**Assigned task**
The following entries are to be repeated exactly, and the pictures are to be left behind.

**Task material**
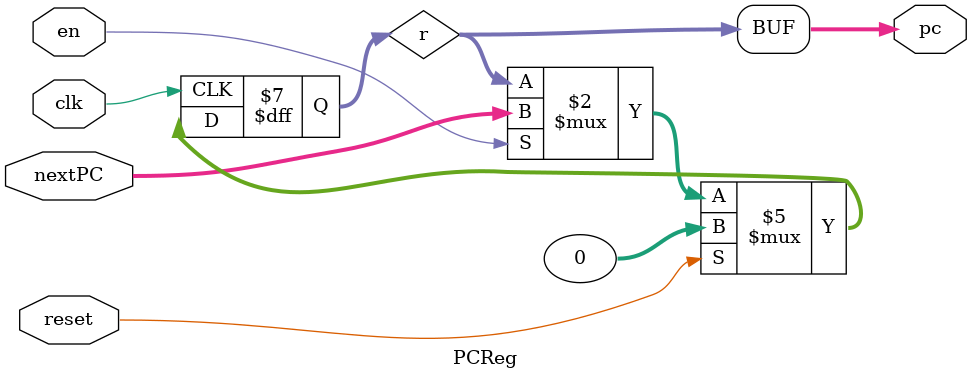
<source format=v>
module PCReg (
    input clk,
    input reset,
    input en,
    input [31:0] nextPC,
    output [31:0] pc
);

    reg [31:0] r;

    assign pc = r;

    always @(posedge clk) begin
        if (reset) begin
            r <= 0;
        end else if (en) begin
            r <= nextPC; 
        end
    end
    
endmodule
</source>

**Solved exercise**
<source format=v>
module PCReg (
    input clk,
    input reset,
    input en,
    input [31:0] nextPC,
    output [31:0] pc
);

    reg [31:0] r;

    assign pc = r;

    always @(posedge clk) begin
        if (reset) begin
            r <= 0;
        end else if (en) begin
            r <= nextPC; 
        end
    end
    
endmodule
</source>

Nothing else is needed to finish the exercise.